An einem Infostand vor der Balinger Stadtkirche haben Mitglieder der Identitären Bewegung am Samstag Broschüren verteilt und mit mit Passanten diskutiert. Foto: Identitäre

Infostand aufgebaut. "Islamisierung – nicht mit uns". Zwischen Flashmob und Verfassungsschutz.

Zollernalbkreis - Vor zwei Jahren bezeichnete sie das Magazin "stern" als "Spaßguerilla", der Deutschlandfunk nannte sie "rechte Hipster". Seit August diesen Jahres werden sie vom Verfassungsschutz beobachtet: die Identitäre Bewegung, die jetzt zum ersten Mal im Zollernalbkreis öffentlich auftrat.

An einem Infostand direkt vor der evangelischen Stadtkirche in Balingen haben einige ihrer vorwiegend jugendlichen Mitglieder am Samstagmittag Flyer und Broschüren verteilt und mit Passanten diskutiert. Die Gruppe Zollernalb innerhalb der Identitären Bewegung Schwaben habe sich vor rund sechs Monaten gegründet, ließen sie unsere Zeitung in einerMitteilung wissen.
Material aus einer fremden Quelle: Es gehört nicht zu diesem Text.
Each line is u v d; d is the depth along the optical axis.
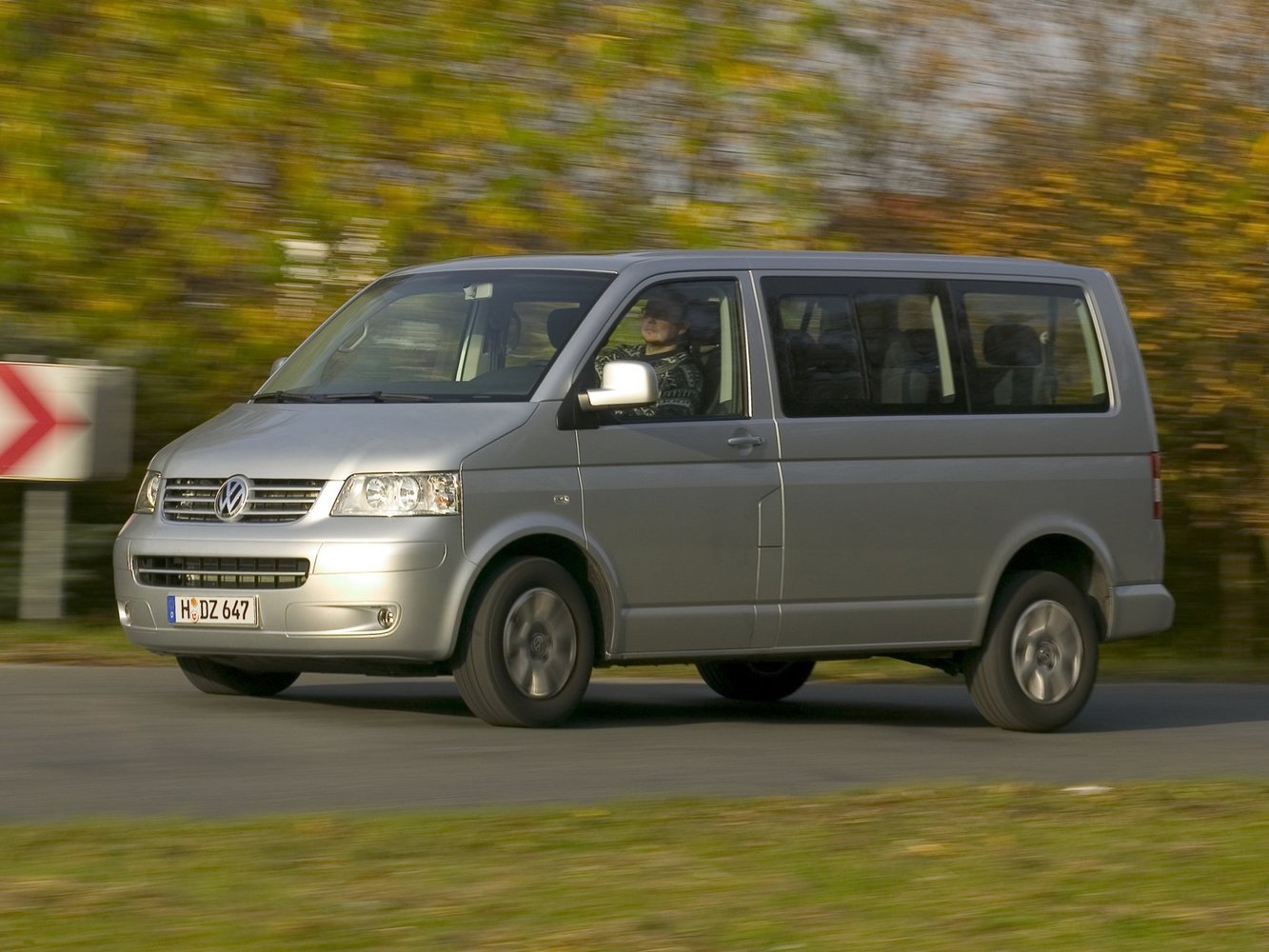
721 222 49.56
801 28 50.53
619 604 30.48
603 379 30.42
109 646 40.22
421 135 46.94
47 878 17.70
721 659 31.92
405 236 46.72
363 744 27.89
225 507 29.67
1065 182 60.75
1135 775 28.34
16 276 45.72
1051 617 34.62
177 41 46.22
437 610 28.91
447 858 19.14
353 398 31.08
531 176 48.22
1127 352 36.22
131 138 46.50
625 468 30.55
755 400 31.95
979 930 16.94
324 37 47.25
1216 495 63.22
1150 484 36.03
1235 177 59.00
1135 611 35.69
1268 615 69.62
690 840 20.52
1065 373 35.44
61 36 46.66
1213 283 59.06
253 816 21.50
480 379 30.88
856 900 17.91
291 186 46.47
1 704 31.00
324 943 15.68
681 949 15.91
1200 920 17.69
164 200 46.41
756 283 32.50
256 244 46.47
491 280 32.38
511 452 29.58
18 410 39.44
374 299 33.56
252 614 29.27
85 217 45.97
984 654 34.16
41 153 45.25
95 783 23.83
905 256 34.38
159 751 26.69
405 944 15.75
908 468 33.12
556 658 30.03
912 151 59.44
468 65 48.00
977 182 61.53
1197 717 38.59
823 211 53.59
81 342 46.97
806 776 26.77
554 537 30.06
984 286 34.78
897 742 31.70
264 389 33.00
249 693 33.44
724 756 28.52
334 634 28.83
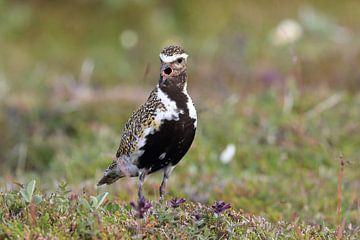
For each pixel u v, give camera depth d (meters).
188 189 10.62
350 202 9.88
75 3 21.92
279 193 10.55
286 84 15.11
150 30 21.05
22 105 15.20
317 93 14.58
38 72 18.58
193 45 20.03
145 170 8.46
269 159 11.99
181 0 21.67
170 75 8.07
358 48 18.16
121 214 7.46
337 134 12.67
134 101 15.39
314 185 10.87
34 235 6.63
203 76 17.25
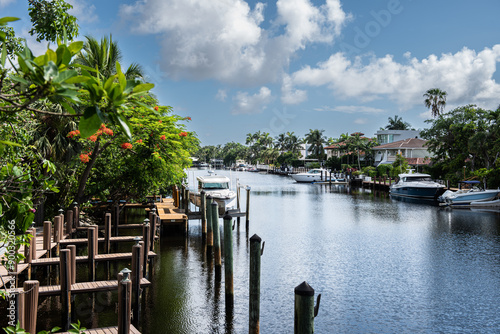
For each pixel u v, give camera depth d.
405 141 75.94
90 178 23.06
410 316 12.08
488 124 47.50
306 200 44.84
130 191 24.56
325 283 15.04
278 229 25.89
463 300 13.36
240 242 21.67
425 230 25.84
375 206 39.16
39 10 6.85
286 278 15.57
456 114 51.16
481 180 41.41
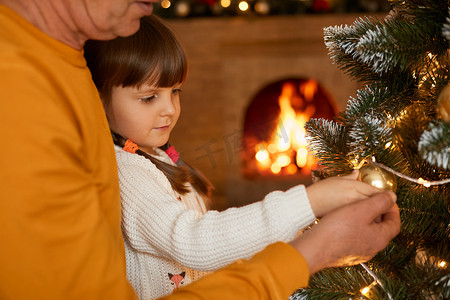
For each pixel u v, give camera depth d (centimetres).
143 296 72
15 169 40
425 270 60
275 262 47
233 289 45
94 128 53
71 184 43
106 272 44
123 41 73
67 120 45
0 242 40
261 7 268
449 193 66
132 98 75
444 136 49
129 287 48
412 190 65
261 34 274
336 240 51
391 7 75
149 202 68
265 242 57
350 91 278
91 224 44
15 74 42
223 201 290
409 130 71
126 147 76
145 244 68
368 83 74
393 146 66
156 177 74
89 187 45
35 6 50
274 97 317
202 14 276
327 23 267
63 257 42
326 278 66
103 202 54
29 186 40
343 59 71
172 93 81
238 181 294
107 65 73
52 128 43
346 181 57
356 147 65
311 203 57
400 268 67
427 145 49
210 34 278
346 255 52
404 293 59
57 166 42
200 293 45
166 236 64
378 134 63
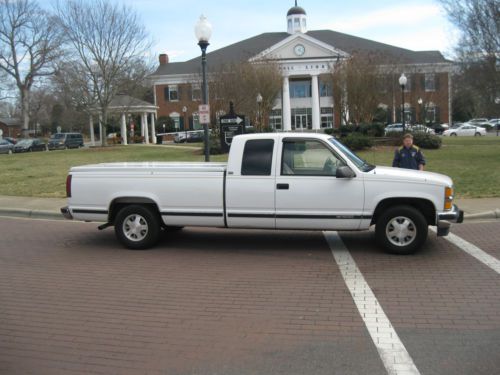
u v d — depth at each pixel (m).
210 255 7.47
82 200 8.01
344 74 33.78
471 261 6.83
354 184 7.11
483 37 20.11
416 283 5.94
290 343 4.36
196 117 64.62
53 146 49.59
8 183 16.94
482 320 4.77
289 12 67.31
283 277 6.29
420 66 53.62
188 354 4.18
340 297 5.50
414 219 7.11
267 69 37.31
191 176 7.55
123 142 50.31
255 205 7.36
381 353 4.12
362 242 8.09
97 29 37.91
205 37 12.51
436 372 3.78
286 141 7.35
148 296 5.68
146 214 7.83
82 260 7.36
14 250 8.09
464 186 13.16
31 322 4.95
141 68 40.31
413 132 27.80
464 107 71.25
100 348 4.32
Es sei eine Jugendbewegung, die sich "für den Erhalt unserer ethnischen und kulturellen Identität einsetzt", heißt es da – und sie wolle künftig mit "Infoständen und kleineren Aktionen regelmäßig Basisaktivismus" betreiben.

Derlei Basisaktivismus kann dann schon mal ein Flashmob sein, bei dem eine Gruppe Maskierter mit Ghettoblaster und Technomusik die Eröffnung der "Interkulturellen Wochen" stört, so wie in der Frankfurter Bibliothek vor einigen Jahren. Im September war es eine Live-Übertragung des Senders Radio Berlin Brandenburg aus dem Gorki-Theater, wo der Verleger und Publizist Jakob Augstein mit Margot Käßmann über Glauben, Reformation und aktuelle tagespolitische Themen diskutieren wollte und von zehn bis 15 Jugendlichen der Identitären Bewegung mit Sprechchören minutenlang niedergebrüllt wurde.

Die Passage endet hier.